What is the problem that is being solved?

Amazon needs a key-value store which is highly available for their business needs. Due to it’s scale, Amazon hardware fails all the time, so any key-value store they build needs to be fault tolerant as well. Due to Amazon’s specific needs, they need a key-value store which is highly available for writes. This of course means that it will have to sacrifice consistency to some degree.

What are the key results?

The authors present Dynamo, a highly write available key-value store. In addition to the properties mentioned above, there are a few additional design considerations:

  1. Scalability
  2. Symmetry - each node plays the same role
  3. Decentralization
  4. Heterogeneity - be able to exploit heterogeneous infrastructure effectively

Partitioning: Dynamo uses consistent hashing (like Chord) to partition keys across nodes.
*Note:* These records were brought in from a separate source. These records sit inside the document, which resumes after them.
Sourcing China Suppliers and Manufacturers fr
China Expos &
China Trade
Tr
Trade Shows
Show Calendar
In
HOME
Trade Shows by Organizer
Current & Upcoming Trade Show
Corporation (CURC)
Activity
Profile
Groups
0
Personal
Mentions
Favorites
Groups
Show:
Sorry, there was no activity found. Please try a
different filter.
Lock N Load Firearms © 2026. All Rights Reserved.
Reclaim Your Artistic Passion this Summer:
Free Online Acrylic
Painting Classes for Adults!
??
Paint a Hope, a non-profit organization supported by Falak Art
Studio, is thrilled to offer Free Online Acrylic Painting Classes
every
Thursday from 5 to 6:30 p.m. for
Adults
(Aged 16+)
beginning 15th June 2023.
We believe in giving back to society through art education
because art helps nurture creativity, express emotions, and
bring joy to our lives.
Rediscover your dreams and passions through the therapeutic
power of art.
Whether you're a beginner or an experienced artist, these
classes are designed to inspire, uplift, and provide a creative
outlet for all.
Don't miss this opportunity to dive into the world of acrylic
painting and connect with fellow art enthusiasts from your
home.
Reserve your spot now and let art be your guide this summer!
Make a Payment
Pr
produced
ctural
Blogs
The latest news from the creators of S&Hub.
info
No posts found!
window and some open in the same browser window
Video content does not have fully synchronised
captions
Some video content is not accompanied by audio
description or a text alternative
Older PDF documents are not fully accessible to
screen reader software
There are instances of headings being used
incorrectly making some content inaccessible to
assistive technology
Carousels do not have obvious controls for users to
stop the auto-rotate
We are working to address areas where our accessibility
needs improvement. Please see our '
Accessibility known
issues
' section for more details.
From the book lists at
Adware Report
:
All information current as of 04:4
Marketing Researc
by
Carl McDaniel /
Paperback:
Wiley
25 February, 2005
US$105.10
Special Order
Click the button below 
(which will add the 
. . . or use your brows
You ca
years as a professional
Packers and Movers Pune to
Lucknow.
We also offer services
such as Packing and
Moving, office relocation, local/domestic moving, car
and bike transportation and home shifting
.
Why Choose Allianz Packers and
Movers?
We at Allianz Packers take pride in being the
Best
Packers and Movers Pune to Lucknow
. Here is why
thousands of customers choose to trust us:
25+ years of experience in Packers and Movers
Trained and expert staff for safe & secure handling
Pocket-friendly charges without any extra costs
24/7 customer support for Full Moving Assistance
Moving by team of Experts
To support infrastructure heterogeneity, one node can contain multiple virtual nodes, and these virtual nodes are the ones responsible for the keys on the clock.

Replication: A coordinator node is responsible for replicating all it’s owned keys across N-1 other nodes.

Data Versioning: Dynamo uses vector clocks to track versions of objects and automatically reconcile divergent branches if a common ancestor can be determined. If not, it simply returns all versions of the object to the client and the client is then responsible for reconciling the history.

Executing get() and put(): Dynamo uses quorums to do reads and writes to the N replicas. A write must propagate to W replicas and a read to R such that R + W > N. This ensures at least one node which is in both the read and write quorum.

What are some of the limitations and how might this work be improved?

Dynamo tries to sell the idea that it’s a highly available key-value store which is eventually consistent, but it leaves clients to handle data conflicts! While this is useful for certain Amazon services which use Dynamo, it seems that Dynamo as a system is mostly a collection of architectural and design lessons from academic literature in the field. Essentially, what’s new here, other than the fact that a big company did it and encountered some production issues they needed to design for?

How might this work have long term impact?

Perhaps what’s most important in this work is the demonstration that academic ideas can be applied usefully to a production setting. Amazon’s lessons from running Dynamo in a production environment are valuable in the sense that they show us that eventual consistency is often enough, because clients can reconcile reads based on application semantics in a wide variety of cases.